- TEXTE SÉLECTIONNÉ -
---*---
Ce qui n’est pas sans rappeler la boulimie de l’Italie, à la fin du XIXème siècle, et au début du XXème siècle avant d’être écartée.
A l’instar de l’Italie du XIXe siècle, la Turquie caresse des rêves chimériques : elle s’est définie des objectifs aussi bien inaccessibles qu’impossibles.
C’est justement dans ce sens que le Premier ministre Recep Tayyib Erdogan a annoncé : la Turquie est toujours prête à la guerre, elle lancera, si nécessaire, la guerre, pour défendre son territoire.
De tels propos, aux côtés des autres mesures prises par la Turquie, des mesures qui risquent de faire monter la tension dans la région – le déploiement des missiles "Patriot" sur ses frontières avec la Syrie; l’ingérence dans la crise syrienne et dans les affaires irakiennes – montrent comment la diplomatie turque se calque sur l’ambition et l’agression. Ce, alors qu’Ankara est aux prises avec de nombreux problèmes, aussi bien, internes qu’externes.
Ce comportement rappelle étrangement celui de l’Italie du XIXe siècle et du début du XXe siècle. Une fois unifié, l’Italie a figuré parmi les pays aventuristes de l’Europe. Elle a joué un rôle actif sur la scène européenne des rivalités et des conflits. Aux premières années du XXe siècle, l’Italie a rejoint les pays colonialistes, visant surtout l’Afrique du Nord, c’est-à-dire la Libye l’Ethiopie et la Somalie.
---*---
- OBJECTIF VISÉ -
Réécrivez plus brièvement le paragraphe du texte sélectionné ci-dessus qui commence par « De tels propos », sans en perdre les faits principaux.

- SECTION DES DONNÉES -
---*---
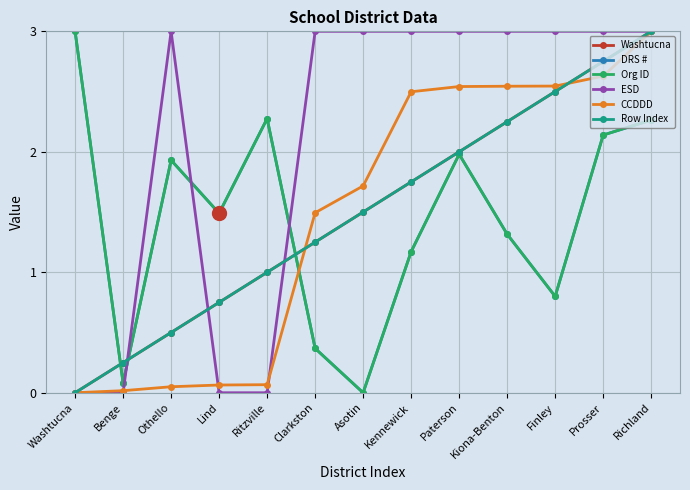

Rank the categories by Washtucna value from highest to lowest.

Richland, Prosser, Finley, Kiona-Benton, Paterson, Kennewick, Asotin, Clarkston, Ritzville, Lind, Othello, Benge, Washtucna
---*---
- SOLUTION RÉDIGÉE -
Ces déclarations, tout comme d'autres mesures turques susceptibles d'accroître la tension régionale, montrent une diplomatie fondée sur l'ambition et l'agression. Parmi ces mesures figurent le déploiement de missiles « Patriot » à la frontière syrienne et l'ingérence dans la crise syrienne et les affaires irakiennes. Ankara fait pourtant face à de nombreux problèmes internes et externes.